*** Opening Excerpt to read ***

The Dota 2 competitive scene is unique in esports in that it is very player-centric. Because teams break up all the time and organizations shuffle in and out constantly, fans often get attached to players and not teams. But, despite all the constant changes, there are a few things that remain the same, such as the talent in the game.
Yet, despite the undeniable talent in Dota 2, because there are only very few Valve-sanctioned tournaments like Majors, not everyone has a chance to win one.
With that said, we've decided to round up 10 of the best Dota 2 players ever to never win a Major.
Majors are tournaments introduced and sanctioned by Valve in 2015 in an attempt to improve the professional landscape of Dota 2 and spread the wealth throughout the year outside of The International, which is usually held in August.
So far, there have only been 22 Majors held so far, with a 23rd, WePlay AniMajor, scheduled soon.

*** Closing Excerpt to read ***
*** Opening Entries supplied ***

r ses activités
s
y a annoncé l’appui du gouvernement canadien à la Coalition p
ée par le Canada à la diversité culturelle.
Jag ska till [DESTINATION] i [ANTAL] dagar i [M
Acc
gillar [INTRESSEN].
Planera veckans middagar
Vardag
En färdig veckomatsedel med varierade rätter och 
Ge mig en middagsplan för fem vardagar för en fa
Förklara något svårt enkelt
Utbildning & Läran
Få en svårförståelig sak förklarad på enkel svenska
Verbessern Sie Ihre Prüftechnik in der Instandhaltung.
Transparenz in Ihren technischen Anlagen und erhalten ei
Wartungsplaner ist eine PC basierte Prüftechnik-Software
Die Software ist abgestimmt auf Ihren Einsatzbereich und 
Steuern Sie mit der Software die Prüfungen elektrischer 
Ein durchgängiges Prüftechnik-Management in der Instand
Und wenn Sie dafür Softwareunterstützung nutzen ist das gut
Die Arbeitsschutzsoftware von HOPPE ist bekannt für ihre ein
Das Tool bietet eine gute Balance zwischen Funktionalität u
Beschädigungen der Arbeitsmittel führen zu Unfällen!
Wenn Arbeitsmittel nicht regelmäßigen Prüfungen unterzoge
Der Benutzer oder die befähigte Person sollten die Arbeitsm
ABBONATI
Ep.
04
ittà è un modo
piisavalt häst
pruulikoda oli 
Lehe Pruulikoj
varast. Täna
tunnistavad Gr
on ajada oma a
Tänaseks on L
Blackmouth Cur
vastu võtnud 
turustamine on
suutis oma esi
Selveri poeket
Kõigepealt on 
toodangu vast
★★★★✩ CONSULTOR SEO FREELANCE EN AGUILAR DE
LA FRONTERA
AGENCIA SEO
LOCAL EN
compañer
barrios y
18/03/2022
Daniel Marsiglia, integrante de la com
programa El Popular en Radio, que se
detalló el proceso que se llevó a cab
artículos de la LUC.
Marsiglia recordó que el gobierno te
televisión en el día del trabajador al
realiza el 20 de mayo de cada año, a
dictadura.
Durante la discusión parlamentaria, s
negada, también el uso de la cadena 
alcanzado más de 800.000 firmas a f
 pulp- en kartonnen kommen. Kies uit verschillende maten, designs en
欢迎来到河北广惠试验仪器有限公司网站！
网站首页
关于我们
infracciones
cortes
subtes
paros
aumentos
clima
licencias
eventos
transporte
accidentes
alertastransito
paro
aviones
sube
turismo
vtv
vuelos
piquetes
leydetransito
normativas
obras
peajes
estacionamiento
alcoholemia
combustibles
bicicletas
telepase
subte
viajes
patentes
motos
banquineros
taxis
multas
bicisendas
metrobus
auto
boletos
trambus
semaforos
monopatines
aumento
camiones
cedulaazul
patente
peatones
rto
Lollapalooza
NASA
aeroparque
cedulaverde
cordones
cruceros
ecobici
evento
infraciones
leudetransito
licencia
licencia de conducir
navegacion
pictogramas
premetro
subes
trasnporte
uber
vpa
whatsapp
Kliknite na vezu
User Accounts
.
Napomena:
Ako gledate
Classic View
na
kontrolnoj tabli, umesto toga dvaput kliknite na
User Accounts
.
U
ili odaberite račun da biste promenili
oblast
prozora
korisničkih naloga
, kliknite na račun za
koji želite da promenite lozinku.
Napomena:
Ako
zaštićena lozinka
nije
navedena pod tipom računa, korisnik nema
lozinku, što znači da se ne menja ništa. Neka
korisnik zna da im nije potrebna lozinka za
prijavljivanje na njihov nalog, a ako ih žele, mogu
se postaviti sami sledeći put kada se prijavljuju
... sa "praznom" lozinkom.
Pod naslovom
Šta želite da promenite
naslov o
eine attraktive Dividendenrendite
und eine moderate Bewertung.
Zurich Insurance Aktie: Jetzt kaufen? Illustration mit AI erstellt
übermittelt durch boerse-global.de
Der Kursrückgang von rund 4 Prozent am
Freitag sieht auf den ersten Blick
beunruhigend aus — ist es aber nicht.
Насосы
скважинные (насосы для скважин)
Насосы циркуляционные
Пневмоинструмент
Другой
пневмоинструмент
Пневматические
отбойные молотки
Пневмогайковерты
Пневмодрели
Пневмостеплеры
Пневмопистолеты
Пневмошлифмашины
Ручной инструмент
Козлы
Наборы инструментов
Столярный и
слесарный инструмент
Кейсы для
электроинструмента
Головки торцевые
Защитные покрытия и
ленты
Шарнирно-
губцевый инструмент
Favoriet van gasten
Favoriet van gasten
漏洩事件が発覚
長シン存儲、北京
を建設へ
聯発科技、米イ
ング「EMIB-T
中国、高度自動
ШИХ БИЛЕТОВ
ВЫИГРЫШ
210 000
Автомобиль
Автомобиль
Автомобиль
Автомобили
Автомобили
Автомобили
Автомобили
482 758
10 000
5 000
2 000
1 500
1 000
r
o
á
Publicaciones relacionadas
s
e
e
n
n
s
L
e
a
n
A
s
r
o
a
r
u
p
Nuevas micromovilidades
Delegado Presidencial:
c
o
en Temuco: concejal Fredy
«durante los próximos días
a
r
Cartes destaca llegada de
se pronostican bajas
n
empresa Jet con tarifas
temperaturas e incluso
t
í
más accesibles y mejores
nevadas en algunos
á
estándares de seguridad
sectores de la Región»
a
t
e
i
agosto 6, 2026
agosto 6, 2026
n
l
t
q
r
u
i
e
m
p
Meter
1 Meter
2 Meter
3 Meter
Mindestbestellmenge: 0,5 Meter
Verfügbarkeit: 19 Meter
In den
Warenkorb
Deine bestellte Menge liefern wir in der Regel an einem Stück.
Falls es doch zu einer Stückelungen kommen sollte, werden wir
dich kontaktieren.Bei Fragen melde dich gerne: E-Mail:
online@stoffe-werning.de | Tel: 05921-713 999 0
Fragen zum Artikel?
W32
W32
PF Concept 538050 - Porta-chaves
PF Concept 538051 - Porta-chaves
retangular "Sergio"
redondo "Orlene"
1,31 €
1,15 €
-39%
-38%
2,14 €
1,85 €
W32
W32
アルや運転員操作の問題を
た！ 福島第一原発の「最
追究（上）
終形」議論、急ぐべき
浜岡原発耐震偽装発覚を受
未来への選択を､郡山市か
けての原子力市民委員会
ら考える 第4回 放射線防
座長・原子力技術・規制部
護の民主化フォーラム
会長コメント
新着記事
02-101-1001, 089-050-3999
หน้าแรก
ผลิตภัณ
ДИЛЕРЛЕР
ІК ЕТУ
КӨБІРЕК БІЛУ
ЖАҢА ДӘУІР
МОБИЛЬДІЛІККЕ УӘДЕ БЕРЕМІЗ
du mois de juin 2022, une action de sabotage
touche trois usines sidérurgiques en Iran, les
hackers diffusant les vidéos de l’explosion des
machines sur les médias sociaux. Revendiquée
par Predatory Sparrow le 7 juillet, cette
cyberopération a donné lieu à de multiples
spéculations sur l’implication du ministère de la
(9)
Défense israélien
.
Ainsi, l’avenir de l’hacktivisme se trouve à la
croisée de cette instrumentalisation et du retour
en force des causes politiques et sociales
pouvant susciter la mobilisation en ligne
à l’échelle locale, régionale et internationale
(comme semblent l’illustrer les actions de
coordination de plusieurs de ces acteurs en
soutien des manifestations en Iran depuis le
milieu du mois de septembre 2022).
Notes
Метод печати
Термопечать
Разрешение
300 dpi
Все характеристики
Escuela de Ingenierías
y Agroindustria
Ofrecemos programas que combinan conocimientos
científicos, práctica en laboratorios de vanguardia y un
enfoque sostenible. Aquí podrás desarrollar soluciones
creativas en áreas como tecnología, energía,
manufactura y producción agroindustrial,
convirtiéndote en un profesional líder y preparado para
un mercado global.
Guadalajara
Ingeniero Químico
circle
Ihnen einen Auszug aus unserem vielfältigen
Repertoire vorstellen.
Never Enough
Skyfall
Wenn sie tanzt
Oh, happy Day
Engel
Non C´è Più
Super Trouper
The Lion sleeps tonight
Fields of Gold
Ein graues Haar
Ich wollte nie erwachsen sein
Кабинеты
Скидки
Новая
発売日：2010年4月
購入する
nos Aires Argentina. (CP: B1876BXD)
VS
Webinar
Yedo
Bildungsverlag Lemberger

*** Closing Entries supplied ***

» **Questions on the material**
**a)** In the listing, starting with its first line and going on through the line that contains "Transparenz in Ihren", replace "middagar" with "måltider" and reproduce those lines with everything else unchanged.
**b)** Continue the article on Dota 2 players who never won a Major from the point where it stops.

» **Exercise answers**
**a)**
r ses activités
s
y a annoncé l’appui du gouvernement canadien à la Coalition p
ée par le Canada à la diversité culturelle.
Jag ska till [DESTINATION] i [ANTAL] dagar i [M
Acc
gillar [INTRESSEN].
Planera veckans måltider
Vardag
En färdig veckomatsedel med varierade rätter och 
Ge mig en middagsplan för fem vardagar för en fa
Förklara något svårt enkelt
Utbildning & Läran
Få en svårförståelig sak förklarad på enkel svenska
Verbessern Sie Ihre Prüftechnik in der Instandhaltung.
Transparenz in Ihren technischen Anlagen und erhalten ei

**b)**
Naturally, the criteria are simple. Each Dota 2 player included in our list has had a lot of success in Dota 2. Some have even won millions. Unfortunately, the feeling of hoisting up a Major trophy continues to elude them to this day. Also, in an attempt to narrow down the list more, we excluded players who haven't won a Major tournament in Dota 2 but have won a TI already.
So, without further ado, let's get started.
Roman "Resolut1on" Fominok is widely considered one of the most proficient hard carries in Dota 2, capable of carrying entire teams on his back.
Perhaps the most prominent example of this was when he joined Team Empire as a stand-in at The International 2017, helping Russia-based professional Dota 2 organization finish in 7-8th place and eliminating Evil Geniuses in a hard-fought 2-0 series that saw each game make it past the 50-minute mark.
Whether as a stand-in or as a team member though, Resolut1on is a proven player. He was also part of the Digital Chaos lineup that finished in 2nd place at The International 2016 and placed 4th at The Boston Major just months after.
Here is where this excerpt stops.